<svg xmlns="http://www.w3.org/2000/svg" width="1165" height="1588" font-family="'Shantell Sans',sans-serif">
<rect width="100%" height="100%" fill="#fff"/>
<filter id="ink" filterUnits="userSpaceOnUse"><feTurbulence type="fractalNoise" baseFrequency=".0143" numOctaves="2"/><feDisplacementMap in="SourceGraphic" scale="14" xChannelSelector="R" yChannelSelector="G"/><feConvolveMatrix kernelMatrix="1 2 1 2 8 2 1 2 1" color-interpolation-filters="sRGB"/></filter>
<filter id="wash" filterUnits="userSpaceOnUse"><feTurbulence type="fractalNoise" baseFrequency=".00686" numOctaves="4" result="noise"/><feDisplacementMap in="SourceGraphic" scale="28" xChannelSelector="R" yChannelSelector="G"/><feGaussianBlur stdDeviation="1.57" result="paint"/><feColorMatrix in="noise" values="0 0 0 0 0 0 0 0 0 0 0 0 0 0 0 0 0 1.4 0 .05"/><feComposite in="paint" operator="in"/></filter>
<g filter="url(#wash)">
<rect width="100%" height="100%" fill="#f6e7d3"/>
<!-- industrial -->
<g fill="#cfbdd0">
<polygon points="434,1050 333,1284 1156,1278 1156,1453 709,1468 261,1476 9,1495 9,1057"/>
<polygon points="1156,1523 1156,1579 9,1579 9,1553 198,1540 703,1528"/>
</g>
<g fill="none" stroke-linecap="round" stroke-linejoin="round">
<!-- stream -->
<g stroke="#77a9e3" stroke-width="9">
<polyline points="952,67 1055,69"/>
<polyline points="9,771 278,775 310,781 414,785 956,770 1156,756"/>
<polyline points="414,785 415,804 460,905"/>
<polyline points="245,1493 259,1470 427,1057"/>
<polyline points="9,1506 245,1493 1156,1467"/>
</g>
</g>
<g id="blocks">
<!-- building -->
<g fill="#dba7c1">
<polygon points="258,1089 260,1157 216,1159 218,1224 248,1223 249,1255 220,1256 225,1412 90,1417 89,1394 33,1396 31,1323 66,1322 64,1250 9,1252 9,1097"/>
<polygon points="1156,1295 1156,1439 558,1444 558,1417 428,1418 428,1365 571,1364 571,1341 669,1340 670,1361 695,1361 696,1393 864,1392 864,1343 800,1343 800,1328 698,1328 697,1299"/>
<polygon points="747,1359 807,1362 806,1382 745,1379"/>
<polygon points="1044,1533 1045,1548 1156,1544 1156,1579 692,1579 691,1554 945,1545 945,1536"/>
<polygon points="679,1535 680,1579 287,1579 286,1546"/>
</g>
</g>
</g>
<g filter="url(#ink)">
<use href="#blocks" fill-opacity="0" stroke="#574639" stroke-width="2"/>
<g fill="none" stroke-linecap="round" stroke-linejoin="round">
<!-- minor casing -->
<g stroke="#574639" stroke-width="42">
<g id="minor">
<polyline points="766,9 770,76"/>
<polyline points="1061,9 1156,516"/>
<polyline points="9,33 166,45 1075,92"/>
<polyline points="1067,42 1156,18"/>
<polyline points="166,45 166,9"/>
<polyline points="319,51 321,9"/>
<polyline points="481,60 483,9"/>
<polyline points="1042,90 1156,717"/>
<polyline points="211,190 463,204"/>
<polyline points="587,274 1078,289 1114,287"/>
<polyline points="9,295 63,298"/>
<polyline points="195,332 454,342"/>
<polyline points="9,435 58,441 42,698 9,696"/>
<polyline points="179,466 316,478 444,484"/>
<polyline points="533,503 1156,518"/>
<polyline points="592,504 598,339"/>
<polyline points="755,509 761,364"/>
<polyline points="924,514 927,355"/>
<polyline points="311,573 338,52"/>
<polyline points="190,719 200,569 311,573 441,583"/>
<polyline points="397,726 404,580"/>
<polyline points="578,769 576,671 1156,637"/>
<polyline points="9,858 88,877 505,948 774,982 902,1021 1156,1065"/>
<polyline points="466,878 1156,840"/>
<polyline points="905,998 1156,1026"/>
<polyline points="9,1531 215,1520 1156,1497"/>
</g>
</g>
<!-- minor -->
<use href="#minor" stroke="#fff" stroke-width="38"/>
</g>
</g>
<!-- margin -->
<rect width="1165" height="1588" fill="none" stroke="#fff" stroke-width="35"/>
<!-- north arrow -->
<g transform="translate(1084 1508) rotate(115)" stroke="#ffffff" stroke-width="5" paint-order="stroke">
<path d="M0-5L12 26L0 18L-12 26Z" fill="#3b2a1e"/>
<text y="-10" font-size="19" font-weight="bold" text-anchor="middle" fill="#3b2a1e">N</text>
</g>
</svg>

______

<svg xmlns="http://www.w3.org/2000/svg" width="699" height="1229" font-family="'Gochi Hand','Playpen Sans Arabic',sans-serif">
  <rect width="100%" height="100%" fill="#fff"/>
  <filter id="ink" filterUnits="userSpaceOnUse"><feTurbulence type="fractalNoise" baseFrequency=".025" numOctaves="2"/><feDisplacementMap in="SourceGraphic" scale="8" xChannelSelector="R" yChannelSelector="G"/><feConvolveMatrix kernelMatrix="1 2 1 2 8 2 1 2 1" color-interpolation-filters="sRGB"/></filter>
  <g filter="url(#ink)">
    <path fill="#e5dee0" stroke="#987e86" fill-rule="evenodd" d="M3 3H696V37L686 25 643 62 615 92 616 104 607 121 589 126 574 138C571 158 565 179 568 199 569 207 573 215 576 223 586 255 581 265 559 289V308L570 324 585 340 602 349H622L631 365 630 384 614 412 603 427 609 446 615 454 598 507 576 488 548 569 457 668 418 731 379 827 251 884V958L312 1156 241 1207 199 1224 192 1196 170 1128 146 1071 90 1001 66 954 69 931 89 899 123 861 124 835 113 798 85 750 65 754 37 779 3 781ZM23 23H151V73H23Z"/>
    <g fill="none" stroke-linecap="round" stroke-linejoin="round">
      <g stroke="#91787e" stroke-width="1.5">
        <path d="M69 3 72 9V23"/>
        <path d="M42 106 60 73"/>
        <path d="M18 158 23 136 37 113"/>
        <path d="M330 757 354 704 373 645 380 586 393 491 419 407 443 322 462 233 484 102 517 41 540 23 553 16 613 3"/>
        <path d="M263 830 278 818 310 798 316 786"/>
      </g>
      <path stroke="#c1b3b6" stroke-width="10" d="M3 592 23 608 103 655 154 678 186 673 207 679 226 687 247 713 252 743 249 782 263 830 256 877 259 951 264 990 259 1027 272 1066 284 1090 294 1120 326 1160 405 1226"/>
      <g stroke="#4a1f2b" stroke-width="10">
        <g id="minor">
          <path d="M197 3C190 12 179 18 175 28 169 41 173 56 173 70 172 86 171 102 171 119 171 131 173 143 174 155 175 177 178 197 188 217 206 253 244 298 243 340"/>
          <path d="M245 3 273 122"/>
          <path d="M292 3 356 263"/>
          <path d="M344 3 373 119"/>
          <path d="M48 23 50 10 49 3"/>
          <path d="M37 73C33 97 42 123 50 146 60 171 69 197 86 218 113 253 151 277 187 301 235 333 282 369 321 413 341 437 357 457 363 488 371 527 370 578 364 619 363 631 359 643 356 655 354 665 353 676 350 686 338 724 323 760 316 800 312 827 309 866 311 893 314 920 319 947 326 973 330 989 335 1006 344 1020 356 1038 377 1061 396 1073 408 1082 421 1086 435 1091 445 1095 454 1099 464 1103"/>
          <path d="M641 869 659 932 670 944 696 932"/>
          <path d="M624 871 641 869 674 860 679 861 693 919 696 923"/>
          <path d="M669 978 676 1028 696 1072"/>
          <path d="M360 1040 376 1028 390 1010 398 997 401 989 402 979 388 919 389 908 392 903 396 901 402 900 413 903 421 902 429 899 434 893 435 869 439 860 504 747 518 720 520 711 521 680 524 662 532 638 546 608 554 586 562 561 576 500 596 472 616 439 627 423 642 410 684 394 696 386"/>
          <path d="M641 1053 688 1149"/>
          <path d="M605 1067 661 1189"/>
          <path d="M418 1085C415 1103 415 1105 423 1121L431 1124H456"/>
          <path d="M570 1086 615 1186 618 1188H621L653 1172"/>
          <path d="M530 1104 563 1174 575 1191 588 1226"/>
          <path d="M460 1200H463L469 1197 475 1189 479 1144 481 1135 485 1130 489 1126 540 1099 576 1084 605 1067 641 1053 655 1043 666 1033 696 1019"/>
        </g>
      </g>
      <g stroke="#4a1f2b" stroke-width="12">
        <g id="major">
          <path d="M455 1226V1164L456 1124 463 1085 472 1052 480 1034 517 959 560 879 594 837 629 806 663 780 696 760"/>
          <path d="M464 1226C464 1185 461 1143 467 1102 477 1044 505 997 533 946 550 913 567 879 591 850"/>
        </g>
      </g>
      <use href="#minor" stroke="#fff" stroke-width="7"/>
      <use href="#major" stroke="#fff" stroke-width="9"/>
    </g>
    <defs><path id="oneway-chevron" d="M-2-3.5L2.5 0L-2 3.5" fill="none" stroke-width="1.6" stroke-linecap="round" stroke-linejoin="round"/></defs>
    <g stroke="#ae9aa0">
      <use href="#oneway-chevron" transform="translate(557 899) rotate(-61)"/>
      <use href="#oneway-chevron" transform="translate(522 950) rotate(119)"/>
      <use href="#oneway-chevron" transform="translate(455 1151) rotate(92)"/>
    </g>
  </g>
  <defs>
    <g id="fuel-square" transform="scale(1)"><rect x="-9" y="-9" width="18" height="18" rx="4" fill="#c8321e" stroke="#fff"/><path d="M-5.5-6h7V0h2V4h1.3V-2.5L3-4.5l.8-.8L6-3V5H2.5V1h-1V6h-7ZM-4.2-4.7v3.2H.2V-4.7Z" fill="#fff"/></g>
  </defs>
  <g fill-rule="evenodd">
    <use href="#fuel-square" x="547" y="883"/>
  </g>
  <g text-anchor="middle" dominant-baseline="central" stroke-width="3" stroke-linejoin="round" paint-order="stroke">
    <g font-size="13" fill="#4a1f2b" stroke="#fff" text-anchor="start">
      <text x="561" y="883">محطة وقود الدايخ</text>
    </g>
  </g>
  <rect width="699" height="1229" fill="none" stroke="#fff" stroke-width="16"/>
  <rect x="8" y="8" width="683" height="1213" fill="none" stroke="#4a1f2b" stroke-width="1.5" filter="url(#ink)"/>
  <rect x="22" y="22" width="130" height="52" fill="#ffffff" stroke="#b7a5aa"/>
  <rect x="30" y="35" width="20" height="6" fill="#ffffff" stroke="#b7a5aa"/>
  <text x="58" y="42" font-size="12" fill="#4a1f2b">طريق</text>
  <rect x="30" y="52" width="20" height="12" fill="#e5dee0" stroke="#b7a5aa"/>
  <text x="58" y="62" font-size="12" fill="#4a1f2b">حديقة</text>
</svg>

______

- [WHAT TO WORK ON]:
Within the listing above, the lines holding "baseFrequency" should be counted. Give only the number.

- [RESULT OF THIS TASK]:
3